Capítulo 6. ¿Qué hacer cuando un amigo te estropea la última relación que te queda con el sexo opuesto?

Tocan a la puerta de tu casa, piensas que sabes quién es. Abres la puerta con gesto de suficiencia y le sueltas alguna obscenidad, cuando te das cuenta de quién es, ya es demasiado tarde. La hija de tu vecina, que tiene unos cuantos años menos que tú y que aún parece una adolescente (es decir, no lo es), se queda sorprendida, mirándote con los ojos abiertos.
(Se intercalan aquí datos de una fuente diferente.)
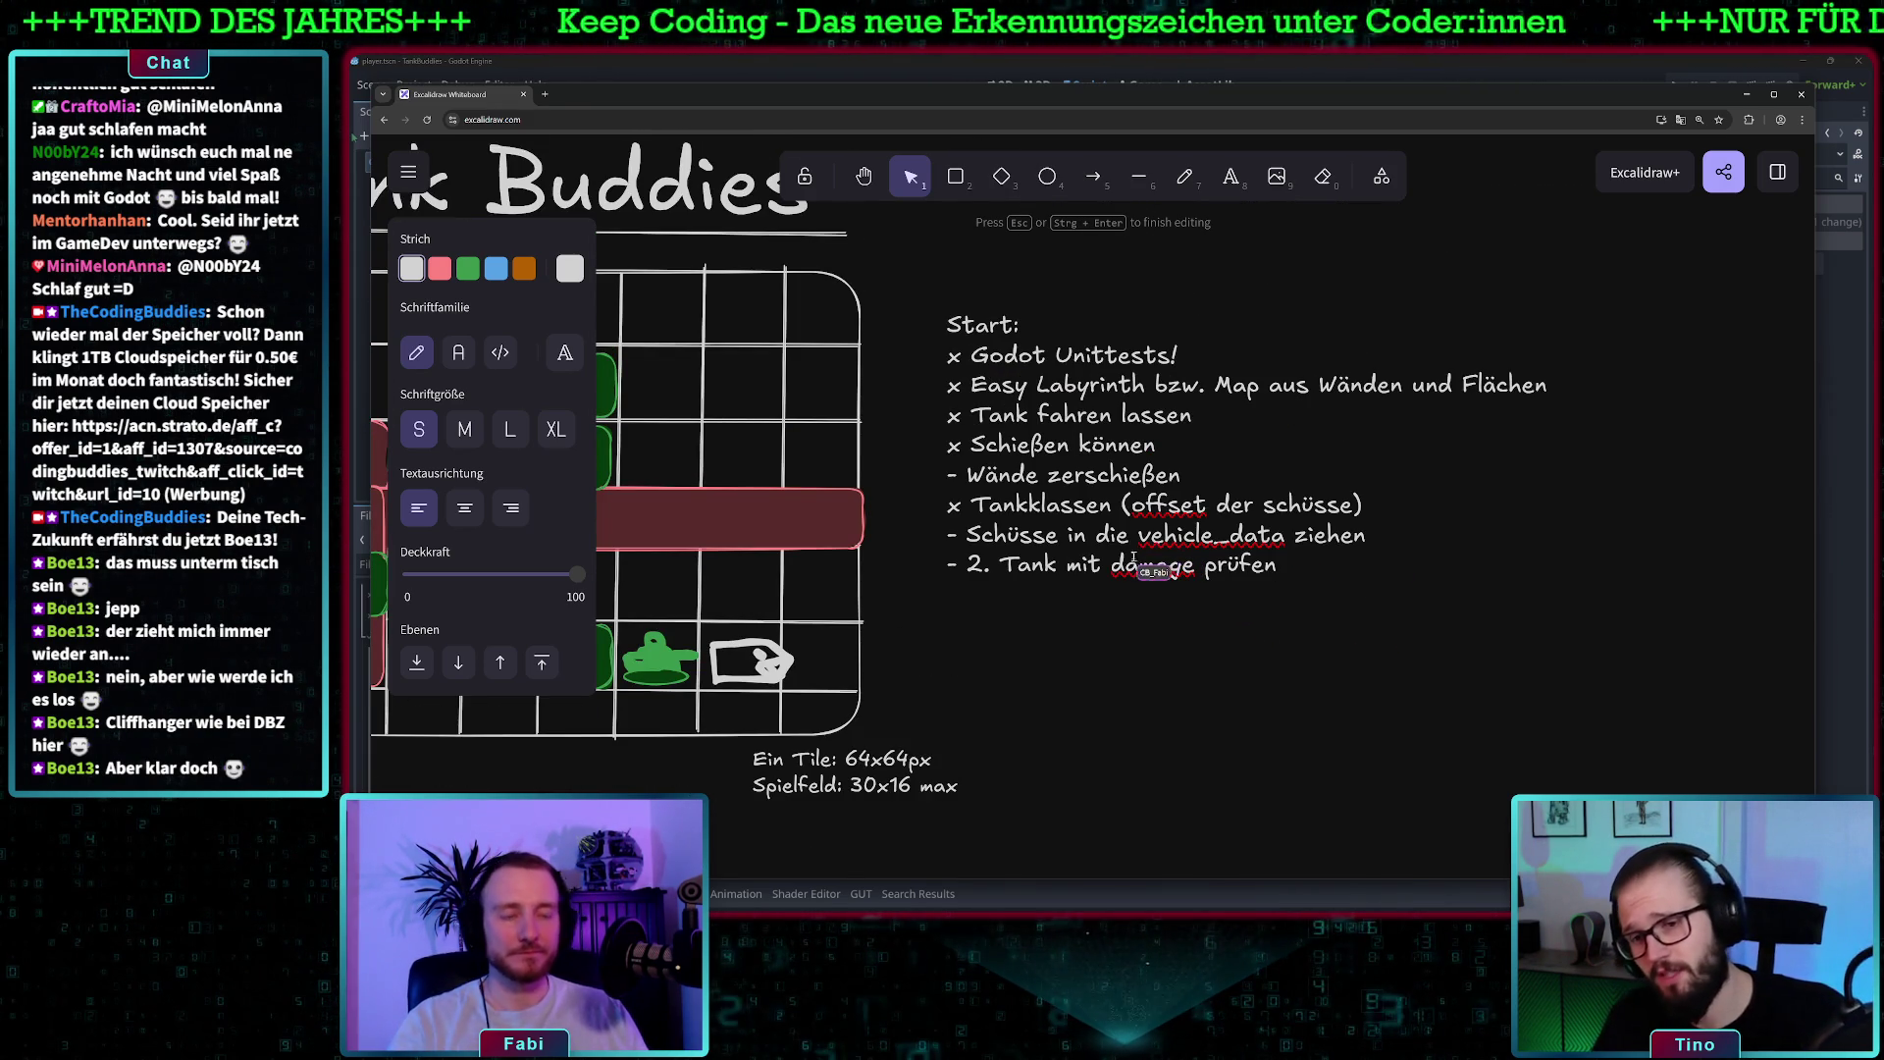
scroll(1128, 546, down, 10)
Acabas de cagarla. Todos tus intentos por parecer un buen partido para ella. Porque todas las noches piensas en ella y haces lo que todos los tíos hacen cuando se imaginan a una tía haciendo cosas tachadas de tabú. Intentas arreglarlo, pero en vez de disculparte, cosa que ayudaría muchísimo, empiezas una conversación tartamudeante sobre un amigo estúpido. Vamos, ella no te entiende.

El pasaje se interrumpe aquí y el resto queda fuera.